[START Exercise data]
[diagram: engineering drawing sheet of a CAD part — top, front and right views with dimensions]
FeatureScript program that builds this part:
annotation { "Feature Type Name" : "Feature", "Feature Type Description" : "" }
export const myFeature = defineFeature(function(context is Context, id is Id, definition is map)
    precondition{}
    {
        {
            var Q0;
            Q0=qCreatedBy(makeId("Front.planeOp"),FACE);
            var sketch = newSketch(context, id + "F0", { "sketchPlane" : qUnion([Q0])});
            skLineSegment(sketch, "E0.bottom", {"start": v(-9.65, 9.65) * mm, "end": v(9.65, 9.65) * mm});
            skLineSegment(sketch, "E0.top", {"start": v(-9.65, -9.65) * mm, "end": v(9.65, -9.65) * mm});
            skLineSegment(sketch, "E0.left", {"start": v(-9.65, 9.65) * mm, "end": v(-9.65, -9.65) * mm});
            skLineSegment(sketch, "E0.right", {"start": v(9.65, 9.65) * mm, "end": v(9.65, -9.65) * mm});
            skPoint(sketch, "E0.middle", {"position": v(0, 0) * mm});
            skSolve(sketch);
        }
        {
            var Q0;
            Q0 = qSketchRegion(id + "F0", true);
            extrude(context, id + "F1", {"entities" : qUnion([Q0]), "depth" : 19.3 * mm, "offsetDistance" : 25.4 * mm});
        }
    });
[END Exercise data]
Reproduce the lines above word for word.

> Task output:
[diagram: engineering drawing sheet of a CAD part — top, front and right views with dimensions]
FeatureScript program that builds this part:
annotation { "Feature Type Name" : "Feature", "Feature Type Description" : "" }
export const myFeature = defineFeature(function(context is Context, id is Id, definition is map)
    precondition{}
    {
        {
            var Q0;
            Q0=qCreatedBy(makeId("Front.planeOp"),FACE);
            var sketch = newSketch(context, id + "F0", { "sketchPlane" : qUnion([Q0])});
            skLineSegment(sketch, "E0.bottom", {"start": v(-9.65, 9.65) * mm, "end": v(9.65, 9.65) * mm});
            skLineSegment(sketch, "E0.top", {"start": v(-9.65, -9.65) * mm, "end": v(9.65, -9.65) * mm});
            skLineSegment(sketch, "E0.left", {"start": v(-9.65, 9.65) * mm, "end": v(-9.65, -9.65) * mm});
            skLineSegment(sketch, "E0.right", {"start": v(9.65, 9.65) * mm, "end": v(9.65, -9.65) * mm});
            skPoint(sketch, "E0.middle", {"position": v(0, 0) * mm});
            skSolve(sketch);
        }
        {
            var Q0;
            Q0 = qSketchRegion(id + "F0", true);
            extrude(context, id + "F1", {"entities" : qUnion([Q0]), "depth" : 19.3 * mm, "offsetDistance" : 25.4 * mm});
        }
    });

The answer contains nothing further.